- What the exercise asks -
Copy out each line of the material in which the word "request" appears.

- Records for the task -
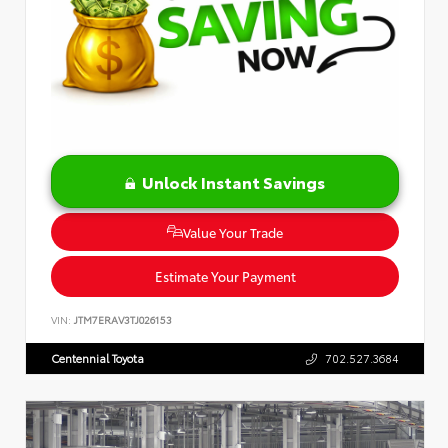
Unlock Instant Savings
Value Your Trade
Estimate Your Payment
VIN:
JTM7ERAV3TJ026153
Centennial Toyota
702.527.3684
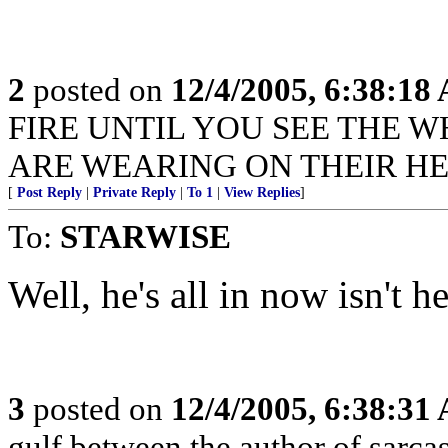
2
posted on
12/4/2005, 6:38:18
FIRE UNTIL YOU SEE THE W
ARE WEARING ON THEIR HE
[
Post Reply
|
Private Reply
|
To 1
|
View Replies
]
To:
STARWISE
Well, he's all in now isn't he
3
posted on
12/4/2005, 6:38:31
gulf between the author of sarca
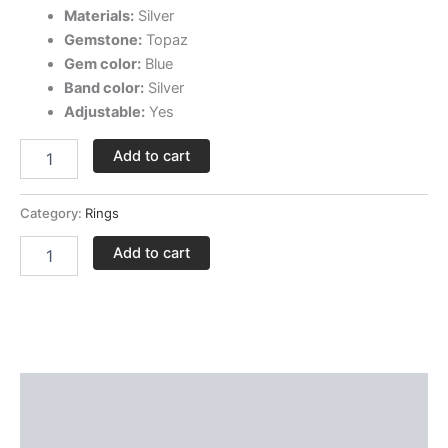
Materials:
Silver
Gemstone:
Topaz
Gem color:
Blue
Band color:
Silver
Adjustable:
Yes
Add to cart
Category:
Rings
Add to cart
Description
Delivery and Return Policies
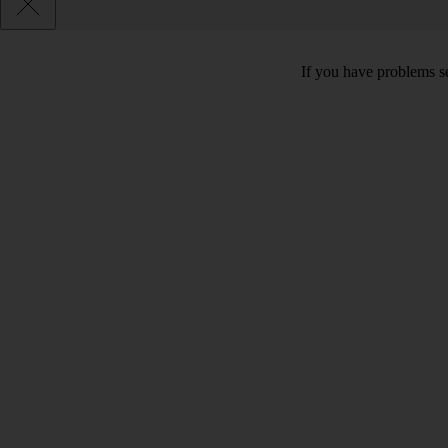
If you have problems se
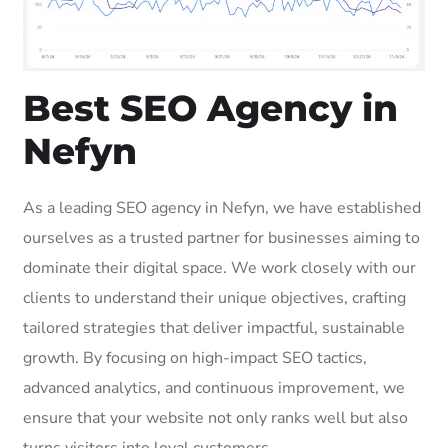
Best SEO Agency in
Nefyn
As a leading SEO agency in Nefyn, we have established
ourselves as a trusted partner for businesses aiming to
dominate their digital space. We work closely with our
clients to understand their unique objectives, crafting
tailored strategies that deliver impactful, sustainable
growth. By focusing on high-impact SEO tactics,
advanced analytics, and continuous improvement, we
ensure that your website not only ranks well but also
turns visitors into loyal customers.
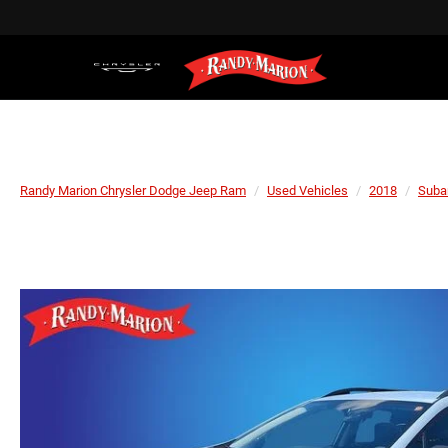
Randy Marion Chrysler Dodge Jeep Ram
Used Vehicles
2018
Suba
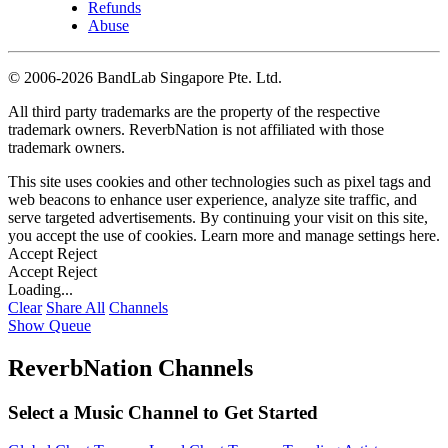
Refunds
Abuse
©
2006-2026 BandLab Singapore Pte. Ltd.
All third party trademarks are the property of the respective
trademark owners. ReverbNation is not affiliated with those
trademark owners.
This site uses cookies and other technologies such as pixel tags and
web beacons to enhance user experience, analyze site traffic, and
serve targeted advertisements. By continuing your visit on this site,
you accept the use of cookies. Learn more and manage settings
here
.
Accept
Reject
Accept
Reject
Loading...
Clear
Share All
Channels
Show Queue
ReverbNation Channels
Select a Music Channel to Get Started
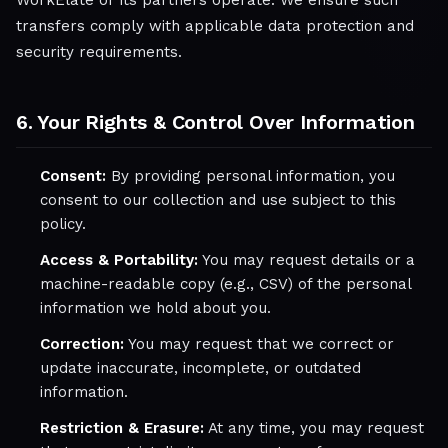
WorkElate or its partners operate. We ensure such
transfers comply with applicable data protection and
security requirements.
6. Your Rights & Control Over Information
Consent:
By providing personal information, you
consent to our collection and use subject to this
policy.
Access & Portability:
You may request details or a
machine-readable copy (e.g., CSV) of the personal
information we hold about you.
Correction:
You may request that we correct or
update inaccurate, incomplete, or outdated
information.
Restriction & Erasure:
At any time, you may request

- Result of the exercise -
You may request details or a
You may request that we correct or
At any time, you may request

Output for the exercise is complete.